REQUIRED ACTION: This exercise calls for the line with "left ear: (31, 219)", the line with "left hip: (323, 423)", and all lines between them in the material below, output exactly and with no other lines.

GIVEN INFORMATION:
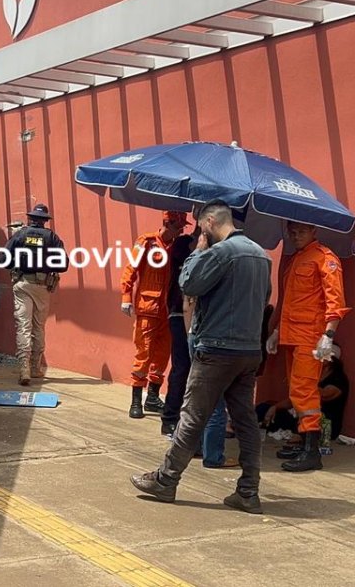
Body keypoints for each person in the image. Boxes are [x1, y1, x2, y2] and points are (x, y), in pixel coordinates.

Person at [131, 200, 272, 514]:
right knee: (246, 421)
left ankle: (166, 480)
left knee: (192, 415)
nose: (197, 232)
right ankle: (248, 491)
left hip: (217, 349)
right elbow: (264, 299)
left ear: (210, 221)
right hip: (248, 351)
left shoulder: (220, 252)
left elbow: (187, 283)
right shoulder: (261, 256)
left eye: (200, 226)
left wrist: (198, 250)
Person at [265, 221, 350, 472]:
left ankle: (312, 451)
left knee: (305, 392)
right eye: (292, 232)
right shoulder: (296, 260)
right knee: (295, 390)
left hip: (310, 337)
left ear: (315, 231)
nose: (296, 236)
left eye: (301, 231)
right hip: (292, 335)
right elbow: (291, 302)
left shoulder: (325, 258)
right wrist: (277, 331)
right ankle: (303, 441)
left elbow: (335, 299)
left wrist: (328, 335)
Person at [160, 218, 238, 469]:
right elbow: (188, 297)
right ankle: (209, 453)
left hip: (199, 330)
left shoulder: (213, 258)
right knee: (209, 396)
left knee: (197, 392)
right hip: (200, 331)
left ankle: (191, 445)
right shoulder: (189, 249)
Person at [121, 210, 185, 418]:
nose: (181, 229)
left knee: (162, 356)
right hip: (148, 308)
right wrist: (126, 297)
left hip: (167, 310)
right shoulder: (147, 242)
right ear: (168, 222)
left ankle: (152, 397)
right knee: (143, 354)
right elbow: (130, 269)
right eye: (179, 225)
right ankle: (136, 401)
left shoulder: (177, 247)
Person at [6, 204, 68, 385]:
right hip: (42, 286)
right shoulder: (52, 238)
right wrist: (47, 267)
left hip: (22, 284)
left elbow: (3, 259)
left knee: (23, 326)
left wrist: (17, 261)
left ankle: (23, 368)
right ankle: (35, 367)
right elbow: (63, 264)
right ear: (45, 221)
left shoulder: (20, 235)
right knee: (38, 327)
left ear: (31, 219)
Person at [257, 344, 349, 441]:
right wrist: (275, 407)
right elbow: (297, 398)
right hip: (301, 417)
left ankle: (302, 437)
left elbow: (325, 394)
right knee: (263, 409)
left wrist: (305, 383)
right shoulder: (316, 374)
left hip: (323, 423)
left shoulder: (338, 378)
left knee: (307, 424)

RESPONSE TO THE EXERCISE:
left ear: (31, 219)
Person at [257, 344, 349, 441]:
right wrist: (275, 407)
right elbow: (297, 398)
right hip: (301, 417)
left ankle: (302, 437)
left elbow: (325, 394)
right knee: (263, 409)
left wrist: (305, 383)
right shoulder: (316, 374)
left hip: (323, 423)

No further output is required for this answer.